**ASSIGNMENT**
Please turn every line in the entries below into a Markdown table with two columns, "Row" for the running row number and "Line" for the line itself, leaving out blank lines.
____________________
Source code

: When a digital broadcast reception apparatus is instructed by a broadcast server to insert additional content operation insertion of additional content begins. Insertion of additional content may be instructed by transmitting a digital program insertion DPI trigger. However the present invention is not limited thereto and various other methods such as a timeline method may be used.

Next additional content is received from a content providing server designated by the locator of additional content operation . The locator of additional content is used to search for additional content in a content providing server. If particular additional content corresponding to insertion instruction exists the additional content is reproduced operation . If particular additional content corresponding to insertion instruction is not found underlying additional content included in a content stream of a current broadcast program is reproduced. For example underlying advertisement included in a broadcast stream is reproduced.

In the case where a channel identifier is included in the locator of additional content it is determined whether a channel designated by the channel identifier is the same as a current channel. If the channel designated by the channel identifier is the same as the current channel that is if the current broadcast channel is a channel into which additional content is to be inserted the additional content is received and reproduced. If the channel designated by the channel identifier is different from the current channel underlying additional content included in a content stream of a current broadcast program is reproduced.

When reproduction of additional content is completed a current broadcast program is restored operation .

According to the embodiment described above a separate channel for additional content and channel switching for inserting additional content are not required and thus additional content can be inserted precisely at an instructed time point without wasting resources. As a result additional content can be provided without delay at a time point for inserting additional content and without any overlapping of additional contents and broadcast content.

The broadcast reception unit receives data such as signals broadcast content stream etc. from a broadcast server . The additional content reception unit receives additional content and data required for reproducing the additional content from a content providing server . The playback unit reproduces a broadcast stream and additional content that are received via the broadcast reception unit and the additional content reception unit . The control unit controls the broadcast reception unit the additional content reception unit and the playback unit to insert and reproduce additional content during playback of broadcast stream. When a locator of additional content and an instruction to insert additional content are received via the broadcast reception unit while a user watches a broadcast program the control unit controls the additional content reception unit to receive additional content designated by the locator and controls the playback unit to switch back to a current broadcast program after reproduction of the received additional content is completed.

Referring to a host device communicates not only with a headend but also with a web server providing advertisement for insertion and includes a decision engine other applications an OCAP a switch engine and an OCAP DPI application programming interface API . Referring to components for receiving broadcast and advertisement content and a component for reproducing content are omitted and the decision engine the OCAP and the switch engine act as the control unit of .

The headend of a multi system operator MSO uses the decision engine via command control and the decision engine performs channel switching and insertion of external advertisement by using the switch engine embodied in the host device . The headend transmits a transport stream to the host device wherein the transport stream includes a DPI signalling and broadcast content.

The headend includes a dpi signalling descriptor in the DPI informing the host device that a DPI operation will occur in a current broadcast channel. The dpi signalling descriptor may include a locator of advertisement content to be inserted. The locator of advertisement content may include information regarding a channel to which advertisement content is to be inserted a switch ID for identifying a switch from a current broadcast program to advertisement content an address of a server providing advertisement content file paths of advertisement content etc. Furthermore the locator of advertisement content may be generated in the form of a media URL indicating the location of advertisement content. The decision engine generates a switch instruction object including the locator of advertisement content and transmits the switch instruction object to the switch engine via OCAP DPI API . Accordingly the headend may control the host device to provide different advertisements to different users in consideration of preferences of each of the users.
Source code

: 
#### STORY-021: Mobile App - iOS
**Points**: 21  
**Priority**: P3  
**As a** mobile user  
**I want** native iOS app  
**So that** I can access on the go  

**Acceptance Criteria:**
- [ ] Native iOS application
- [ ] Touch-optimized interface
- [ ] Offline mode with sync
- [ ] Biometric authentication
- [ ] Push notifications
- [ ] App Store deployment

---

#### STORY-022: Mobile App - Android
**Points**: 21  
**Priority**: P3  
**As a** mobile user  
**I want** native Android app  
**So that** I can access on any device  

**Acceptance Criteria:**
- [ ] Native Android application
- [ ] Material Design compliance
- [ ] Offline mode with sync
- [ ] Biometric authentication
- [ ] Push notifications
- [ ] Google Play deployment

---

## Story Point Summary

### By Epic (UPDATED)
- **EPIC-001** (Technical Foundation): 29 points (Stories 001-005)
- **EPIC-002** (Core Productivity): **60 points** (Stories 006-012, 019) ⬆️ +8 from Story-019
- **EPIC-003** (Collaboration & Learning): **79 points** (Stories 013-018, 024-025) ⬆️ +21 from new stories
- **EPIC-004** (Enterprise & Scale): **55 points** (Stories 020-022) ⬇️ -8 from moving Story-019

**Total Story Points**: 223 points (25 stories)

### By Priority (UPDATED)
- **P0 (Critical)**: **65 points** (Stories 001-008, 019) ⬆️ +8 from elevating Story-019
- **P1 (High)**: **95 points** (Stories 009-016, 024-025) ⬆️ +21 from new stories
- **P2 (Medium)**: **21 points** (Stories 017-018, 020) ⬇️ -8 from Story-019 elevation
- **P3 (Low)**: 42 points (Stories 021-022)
____________________
**WRITTEN SOLUTION**
| Row | Line |
|---|---|
| 1 | Source code |
| 2 | : When a digital broadcast reception apparatus is instructed by a broadcast server to insert additional content operation insertion of additional content begins. Insertion of additional content may be instructed by transmitting a digital program insertion DPI trigger. However the present invention is not limited thereto and various other methods such as a timeline method may be used. |
| 3 | Next additional content is received from a content providing server designated by the locator of additional content operation . The locator of additional content is used to search for additional content in a content providing server. If particular additional content corresponding to insertion instruction exists the additional content is reproduced operation . If particular additional content corresponding to insertion instruction is not found underlying additional content included in a content stream of a current broadcast program is reproduced. For example underlying advertisement included in a broadcast stream is reproduced. |
| 4 | In the case where a channel identifier is included in the locator of additional content it is determined whether a channel designated by the channel identifier is the same as a current channel. If the channel designated by the channel identifier is the same as the current channel that is if the current broadcast channel is a channel into which additional content is to be inserted the additional content is received and reproduced. If the channel designated by the channel identifier is different from the current channel underlying additional content included in a content stream of a current broadcast program is reproduced. |
| 5 | When reproduction of additional content is completed a current broadcast program is restored operation . |
| 6 | According to the embodiment described above a separate channel for additional content and channel switching for inserting additional content are not required and thus additional content can be inserted precisely at an instructed time point without wasting resources. As a result additional content can be provided without delay at a time point for inserting additional content and without any overlapping of additional contents and broadcast content. |
| 7 | The broadcast reception unit receives data such as signals broadcast content stream etc. from a broadcast server . The additional content reception unit receives additional content and data required for reproducing the additional content from a content providing server . The playback unit reproduces a broadcast stream and additional content that are received via the broadcast reception unit and the additional content reception unit . The control unit controls the broadcast reception unit the additional content reception unit and the playback unit to insert and reproduce additional content during playback of broadcast stream. When a locator of additional content and an instruction to insert additional content are received via the broadcast reception unit while a user watches a broadcast program the control unit controls the additional content reception unit to receive additional content designated by the locator and controls the playback unit to switch back to a current broadcast program after reproduction of the received additional content is completed. |
| 8 | Referring to a host device communicates not only with a headend but also with a web server providing advertisement for insertion and includes a decision engine other applications an OCAP a switch engine and an OCAP DPI application programming interface API . Referring to components for receiving broadcast and advertisement content and a component for reproducing content are omitted and the decision engine the OCAP and the switch engine act as the control unit of . |
| 9 | The headend of a multi system operator MSO uses the decision engine via command control and the decision engine performs channel switching and insertion of external advertisement by using the switch engine embodied in the host device . The headend transmits a transport stream to the host device wherein the transport stream includes a DPI signalling and broadcast content. |
| 10 | The headend includes a dpi signalling descriptor in the DPI informing the host device that a DPI operation will occur in a current broadcast channel. The dpi signalling descriptor may include a locator of advertisement content to be inserted. The locator of advertisement content may include information regarding a channel to which advertisement content is to be inserted a switch ID for identifying a switch from a current broadcast program to advertisement content an address of a server providing advertisement content file paths of advertisement content etc. Furthermore the locator of advertisement content may be generated in the form of a media URL indicating the location of advertisement content. The decision engine generates a switch instruction object including the locator of advertisement content and transmits the switch instruction object to the switch engine via OCAP DPI API . Accordingly the headend may control the host device to provide different advertisements to different users in consideration of preferences of each of the users. |
| 11 | Source code |
| 12 | :  |
| 13 | #### STORY-021: Mobile App - iOS |
| 14 | **Points**: 21   |
| 15 | **Priority**: P3   |
| 16 | **As a** mobile user   |
| 17 | **I want** native iOS app   |
| 18 | **So that** I can access on the go   |
| 19 | **Acceptance Criteria:** |
| 20 | - [ ] Native iOS application |
| 21 | - [ ] Touch-optimized interface |
| 22 | - [ ] Offline mode with sync |
| 23 | - [ ] Biometric authentication |
| 24 | - [ ] Push notifications |
| 25 | - [ ] App Store deployment |
| 26 | --- |
| 27 | #### STORY-022: Mobile App - Android |
| 28 | **Points**: 21   |
| 29 | **Priority**: P3   |
| 30 | **As a** mobile user   |
| 31 | **I want** native Android app   |
| 32 | **So that** I can access on any device   |
| 33 | **Acceptance Criteria:** |
| 34 | - [ ] Native Android application |
| 35 | - [ ] Material Design compliance |
| 36 | - [ ] Offline mode with sync |
| 37 | - [ ] Biometric authentication |
| 38 | - [ ] Push notifications |
| 39 | - [ ] Google Play deployment |
| 40 | --- |
| 41 | ## Story Point Summary |
| 42 | ### By Epic (UPDATED) |
| 43 | - **EPIC-001** (Technical Foundation): 29 points (Stories 001-005) |
| 44 | - **EPIC-002** (Core Productivity): **60 points** (Stories 006-012, 019) ⬆️ +8 from Story-019 |
| 45 | - **EPIC-003** (Collaboration & Learning): **79 points** (Stories 013-018, 024-025) ⬆️ +21 from new stories |
| 46 | - **EPIC-004** (Enterprise & Scale): **55 points** (Stories 020-022) ⬇️ -8 from moving Story-019 |
| 47 | **Total Story Points**: 223 points (25 stories) |
| 48 | ### By Priority (UPDATED) |
| 49 | - **P0 (Critical)**: **65 points** (Stories 001-008, 019) ⬆️ +8 from elevating Story-019 |
| 50 | - **P1 (High)**: **95 points** (Stories 009-016, 024-025) ⬆️ +21 from new stories |
| 51 | - **P2 (Medium)**: **21 points** (Stories 017-018, 020) ⬇️ -8 from Story-019 elevation |
| 52 | - **P3 (Low)**: 42 points (Stories 021-022) |